*** Excerpted data ***

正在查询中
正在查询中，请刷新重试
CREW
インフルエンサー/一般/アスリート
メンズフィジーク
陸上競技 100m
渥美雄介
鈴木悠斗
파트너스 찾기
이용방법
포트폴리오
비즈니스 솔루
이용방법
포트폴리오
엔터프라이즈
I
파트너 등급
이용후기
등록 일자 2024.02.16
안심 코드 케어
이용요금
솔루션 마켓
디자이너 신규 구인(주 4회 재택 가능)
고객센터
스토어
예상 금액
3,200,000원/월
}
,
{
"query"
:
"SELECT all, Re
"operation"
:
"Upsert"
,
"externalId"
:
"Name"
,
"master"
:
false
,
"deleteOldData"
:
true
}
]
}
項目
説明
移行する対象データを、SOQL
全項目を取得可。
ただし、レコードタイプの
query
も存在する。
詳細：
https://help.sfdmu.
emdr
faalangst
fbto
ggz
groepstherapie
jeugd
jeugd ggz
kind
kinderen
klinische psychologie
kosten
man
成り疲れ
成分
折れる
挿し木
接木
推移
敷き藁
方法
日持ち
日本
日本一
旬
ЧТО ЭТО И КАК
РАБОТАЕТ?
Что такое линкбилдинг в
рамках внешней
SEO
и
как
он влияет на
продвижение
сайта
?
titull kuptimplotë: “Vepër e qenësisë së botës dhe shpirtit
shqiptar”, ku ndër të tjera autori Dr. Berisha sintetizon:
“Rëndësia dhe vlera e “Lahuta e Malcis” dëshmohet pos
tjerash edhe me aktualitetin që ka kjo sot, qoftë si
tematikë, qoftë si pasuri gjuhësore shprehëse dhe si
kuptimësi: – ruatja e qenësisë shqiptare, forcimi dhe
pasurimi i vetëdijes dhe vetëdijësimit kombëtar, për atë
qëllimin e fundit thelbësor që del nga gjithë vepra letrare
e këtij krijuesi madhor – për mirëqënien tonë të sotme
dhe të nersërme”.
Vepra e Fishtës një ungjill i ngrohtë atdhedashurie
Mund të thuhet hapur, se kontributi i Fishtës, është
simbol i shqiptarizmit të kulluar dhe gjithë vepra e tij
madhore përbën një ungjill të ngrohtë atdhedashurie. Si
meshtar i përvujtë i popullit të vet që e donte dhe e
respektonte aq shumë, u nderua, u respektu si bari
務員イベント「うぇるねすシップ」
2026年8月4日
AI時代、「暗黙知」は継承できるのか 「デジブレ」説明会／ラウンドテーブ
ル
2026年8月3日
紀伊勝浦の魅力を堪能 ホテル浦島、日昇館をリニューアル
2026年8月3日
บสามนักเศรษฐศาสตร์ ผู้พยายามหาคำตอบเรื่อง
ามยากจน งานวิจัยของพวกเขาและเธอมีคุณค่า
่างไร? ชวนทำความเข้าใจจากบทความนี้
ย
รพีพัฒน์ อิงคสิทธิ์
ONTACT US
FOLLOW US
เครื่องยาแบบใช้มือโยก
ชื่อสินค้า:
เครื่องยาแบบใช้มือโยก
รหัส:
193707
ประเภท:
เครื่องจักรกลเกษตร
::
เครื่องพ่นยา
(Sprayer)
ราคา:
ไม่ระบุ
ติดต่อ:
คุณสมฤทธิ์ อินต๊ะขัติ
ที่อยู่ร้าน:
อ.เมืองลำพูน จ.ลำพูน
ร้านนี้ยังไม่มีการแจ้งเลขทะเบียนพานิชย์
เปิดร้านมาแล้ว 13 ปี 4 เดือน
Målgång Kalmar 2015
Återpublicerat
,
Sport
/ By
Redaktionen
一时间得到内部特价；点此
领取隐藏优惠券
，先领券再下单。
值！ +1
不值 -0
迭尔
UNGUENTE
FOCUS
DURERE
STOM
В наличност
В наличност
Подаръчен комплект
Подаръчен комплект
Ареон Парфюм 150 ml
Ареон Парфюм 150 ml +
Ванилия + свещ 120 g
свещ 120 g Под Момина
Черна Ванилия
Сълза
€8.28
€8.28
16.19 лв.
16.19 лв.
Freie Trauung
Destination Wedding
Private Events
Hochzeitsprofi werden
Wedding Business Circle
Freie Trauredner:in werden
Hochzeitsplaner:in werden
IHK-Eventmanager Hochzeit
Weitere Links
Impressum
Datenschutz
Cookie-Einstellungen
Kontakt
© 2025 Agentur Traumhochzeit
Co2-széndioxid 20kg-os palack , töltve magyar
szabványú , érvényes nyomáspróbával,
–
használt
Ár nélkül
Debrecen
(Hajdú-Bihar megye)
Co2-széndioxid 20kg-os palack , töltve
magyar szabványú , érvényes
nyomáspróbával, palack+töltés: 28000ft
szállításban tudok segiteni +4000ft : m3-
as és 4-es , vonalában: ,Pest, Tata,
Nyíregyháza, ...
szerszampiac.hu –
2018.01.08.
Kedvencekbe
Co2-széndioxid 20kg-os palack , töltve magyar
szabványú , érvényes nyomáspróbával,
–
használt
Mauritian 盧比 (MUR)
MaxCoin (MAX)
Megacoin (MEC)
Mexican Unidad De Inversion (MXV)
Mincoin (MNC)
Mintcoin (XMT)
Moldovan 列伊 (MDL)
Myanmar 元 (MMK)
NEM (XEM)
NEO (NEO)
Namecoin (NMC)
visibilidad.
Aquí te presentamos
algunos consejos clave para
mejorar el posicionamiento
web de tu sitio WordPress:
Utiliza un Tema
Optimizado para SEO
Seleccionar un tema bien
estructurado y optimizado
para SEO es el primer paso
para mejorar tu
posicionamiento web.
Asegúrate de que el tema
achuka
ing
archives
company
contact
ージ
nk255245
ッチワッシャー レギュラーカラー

*** End of Excerpted data ***

> [Required action]:
Each line of the data must be written out exactly as it appears.

> [Answer space]:
正在查询中
正在查询中，请刷新重试
CREW
インフルエンサー/一般/アスリート
メンズフィジーク
陸上競技 100m
渥美雄介
鈴木悠斗
파트너스 찾기
이용방법
포트폴리오
비즈니스 솔루
이용방법
포트폴리오
엔터프라이즈
I
파트너 등급
이용후기
등록 일자 2024.02.16
안심 코드 케어
이용요금
솔루션 마켓
디자이너 신규 구인(주 4회 재택 가능)
고객센터
스토어
예상 금액
3,200,000원/월
}
,
{
"query"
:
"SELECT all, Re
"operation"
:
"Upsert"
,
"externalId"
:
"Name"
,
"master"
:
false
,
"deleteOldData"
:
true
}
]
}
項目
説明
移行する対象データを、SOQL
全項目を取得可。
ただし、レコードタイプの
query
も存在する。
詳細：
https://help.sfdmu.
emdr
faalangst
fbto
ggz
groepstherapie
jeugd
jeugd ggz
kind
kinderen
klinische psychologie
kosten
man
成り疲れ
成分
折れる
挿し木
接木
推移
敷き藁
方法
日持ち
日本
日本一
旬
ЧТО ЭТО И КАК
РАБОТАЕТ?
Что такое линкбилдинг в
рамках внешней
SEO
и
как
он влияет на
продвижение
сайта
?
titull kuptimplotë: “Vepër e qenësisë së botës dhe shpirtit
shqiptar”, ku ndër të tjera autori Dr. Berisha sintetizon:
“Rëndësia dhe vlera e “Lahuta e Malcis” dëshmohet pos
tjerash edhe me aktualitetin që ka kjo sot, qoftë si
tematikë, qoftë si pasuri gjuhësore shprehëse dhe si
kuptimësi: – ruatja e qenësisë shqiptare, forcimi dhe
pasurimi i vetëdijes dhe vetëdijësimit kombëtar, për atë
qëllimin e fundit thelbësor që del nga gjithë vepra letrare
e këtij krijuesi madhor – për mirëqënien tonë të sotme
dhe të nersërme”.
Vepra e Fishtës një ungjill i ngrohtë atdhedashurie
Mund të thuhet hapur, se kontributi i Fishtës, është
simbol i shqiptarizmit të kulluar dhe gjithë vepra e tij
madhore përbën një ungjill të ngrohtë atdhedashurie. Si
meshtar i përvujtë i popullit të vet që e donte dhe e
respektonte aq shumë, u nderua, u respektu si bari
務員イベント「うぇるねすシップ」
2026年8月4日
AI時代、「暗黙知」は継承できるのか 「デジブレ」説明会／ラウンドテーブ
ル
2026年8月3日
紀伊勝浦の魅力を堪能 ホテル浦島、日昇館をリニューアル
2026年8月3日
บสามนักเศรษฐศาสตร์ ผู้พยายามหาคำตอบเรื่อง
ามยากจน งานวิจัยของพวกเขาและเธอมีคุณค่า
่างไร? ชวนทำความเข้าใจจากบทความนี้
ย
รพีพัฒน์ อิงคสิทธิ์
ONTACT US
FOLLOW US
เครื่องยาแบบใช้มือโยก
ชื่อสินค้า:
เครื่องยาแบบใช้มือโยก
รหัส:
193707
ประเภท:
เครื่องจักรกลเกษตร
::
เครื่องพ่นยา
(Sprayer)
ราคา:
ไม่ระบุ
ติดต่อ:
คุณสมฤทธิ์ อินต๊ะขัติ
ที่อยู่ร้าน:
อ.เมืองลำพูน จ.ลำพูน
ร้านนี้ยังไม่มีการแจ้งเลขทะเบียนพานิชย์
เปิดร้านมาแล้ว 13 ปี 4 เดือน
Målgång Kalmar 2015
Återpublicerat
,
Sport
/ By
Redaktionen
一时间得到内部特价；点此
领取隐藏优惠券
，先领券再下单。
值！ +1
不值 -0
迭尔
UNGUENTE
FOCUS
DURERE
STOM
В наличност
В наличност
Подаръчен комплект
Подаръчен комплект
Ареон Парфюм 150 ml
Ареон Парфюм 150 ml +
Ванилия + свещ 120 g
свещ 120 g Под Момина
Черна Ванилия
Сълза
€8.28
€8.28
16.19 лв.
16.19 лв.
Freie Trauung
Destination Wedding
Private Events
Hochzeitsprofi werden
Wedding Business Circle
Freie Trauredner:in werden
Hochzeitsplaner:in werden
IHK-Eventmanager Hochzeit
Weitere Links
Impressum
Datenschutz
Cookie-Einstellungen
Kontakt
© 2025 Agentur Traumhochzeit
Co2-széndioxid 20kg-os palack , töltve magyar
szabványú , érvényes nyomáspróbával,
–
használt
Ár nélkül
Debrecen
(Hajdú-Bihar megye)
Co2-széndioxid 20kg-os palack , töltve
magyar szabványú , érvényes
nyomáspróbával, palack+töltés: 28000ft
szállításban tudok segiteni +4000ft : m3-
as és 4-es , vonalában: ,Pest, Tata,
Nyíregyháza, ...
szerszampiac.hu –
2018.01.08.
Kedvencekbe
Co2-széndioxid 20kg-os palack , töltve magyar
szabványú , érvényes nyomáspróbával,
–
használt
Mauritian 盧比 (MUR)
MaxCoin (MAX)
Megacoin (MEC)
Mexican Unidad De Inversion (MXV)
Mincoin (MNC)
Mintcoin (XMT)
Moldovan 列伊 (MDL)
Myanmar 元 (MMK)
NEM (XEM)
NEO (NEO)
Namecoin (NMC)
visibilidad.
Aquí te presentamos
algunos consejos clave para
mejorar el posicionamiento
web de tu sitio WordPress:
Utiliza un Tema
Optimizado para SEO
Seleccionar un tema bien
estructurado y optimizado
para SEO es el primer paso
para mejorar tu
posicionamiento web.
Asegúrate de que el tema
achuka
ing
archives
company
contact
ージ
nk255245
ッチワッシャー レギュラーカラー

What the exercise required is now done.